= Beginning of Section =

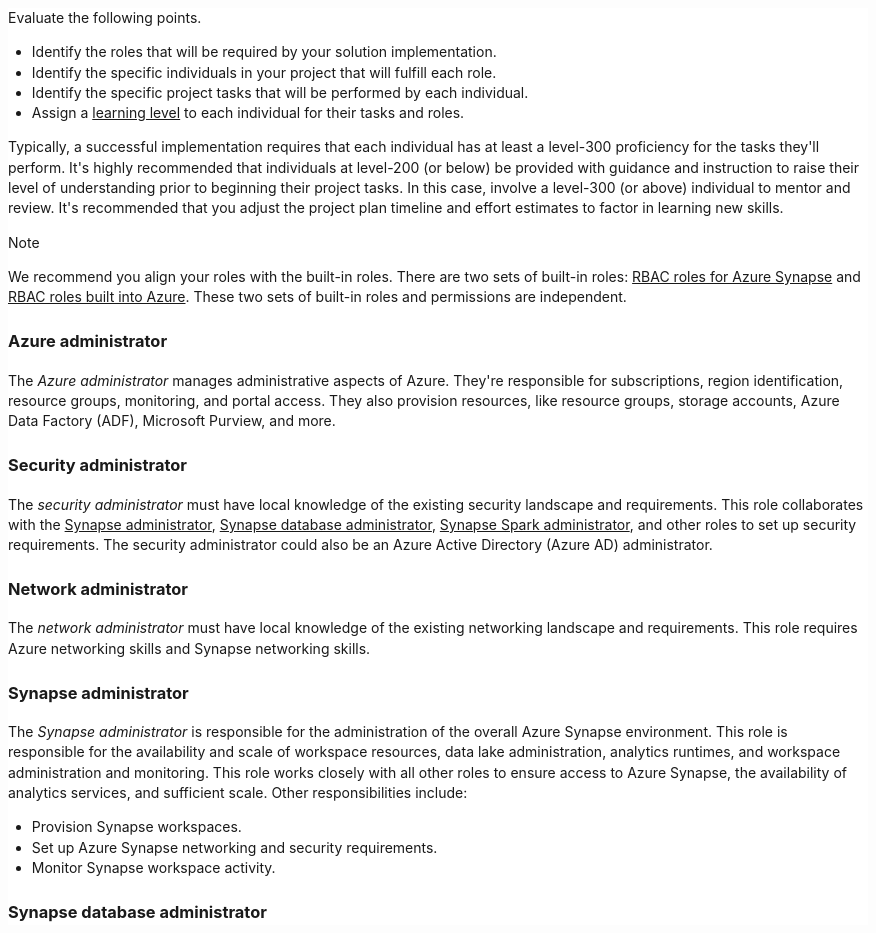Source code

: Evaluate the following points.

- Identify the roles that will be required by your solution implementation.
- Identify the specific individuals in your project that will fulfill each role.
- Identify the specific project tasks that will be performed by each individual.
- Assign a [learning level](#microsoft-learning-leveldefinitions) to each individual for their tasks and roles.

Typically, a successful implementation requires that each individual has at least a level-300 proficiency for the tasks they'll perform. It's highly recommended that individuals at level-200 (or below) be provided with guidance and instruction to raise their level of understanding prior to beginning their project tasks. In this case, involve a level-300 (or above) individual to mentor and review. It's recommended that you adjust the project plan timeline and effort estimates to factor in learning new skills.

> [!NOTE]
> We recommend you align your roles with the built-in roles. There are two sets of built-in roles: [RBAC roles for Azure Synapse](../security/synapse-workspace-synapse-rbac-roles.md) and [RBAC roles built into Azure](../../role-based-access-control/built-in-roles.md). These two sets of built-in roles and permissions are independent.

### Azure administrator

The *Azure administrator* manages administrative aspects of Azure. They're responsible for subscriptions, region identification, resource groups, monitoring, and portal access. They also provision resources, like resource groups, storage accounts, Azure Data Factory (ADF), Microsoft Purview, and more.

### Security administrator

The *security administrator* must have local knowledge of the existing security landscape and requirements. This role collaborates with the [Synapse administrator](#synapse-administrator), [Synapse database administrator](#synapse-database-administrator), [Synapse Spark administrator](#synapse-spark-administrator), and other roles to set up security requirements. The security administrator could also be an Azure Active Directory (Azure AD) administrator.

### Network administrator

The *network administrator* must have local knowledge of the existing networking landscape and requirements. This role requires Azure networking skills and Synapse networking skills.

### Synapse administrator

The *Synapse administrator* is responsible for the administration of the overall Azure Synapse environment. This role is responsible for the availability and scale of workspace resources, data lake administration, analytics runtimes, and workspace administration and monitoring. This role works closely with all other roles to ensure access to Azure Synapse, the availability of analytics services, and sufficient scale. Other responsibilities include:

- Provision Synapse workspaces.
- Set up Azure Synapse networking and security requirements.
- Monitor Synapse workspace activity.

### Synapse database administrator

= End of Section =

**Task to carry out**
The last part of the records is the answer, beginning at the line that holds "The *network administrator*" and including the final line, repeated exactly.

**Answer to the exercise**
The *network administrator* must have local knowledge of the existing networking landscape and requirements. This role requires Azure networking skills and Synapse networking skills.

### Synapse administrator

The *Synapse administrator* is responsible for the administration of the overall Azure Synapse environment. This role is responsible for the availability and scale of workspace resources, data lake administration, analytics runtimes, and workspace administration and monitoring. This role works closely with all other roles to ensure access to Azure Synapse, the availability of analytics services, and sufficient scale. Other responsibilities include:

- Provision Synapse workspaces.
- Set up Azure Synapse networking and security requirements.
- Monitor Synapse workspace activity.

### Synapse database administrator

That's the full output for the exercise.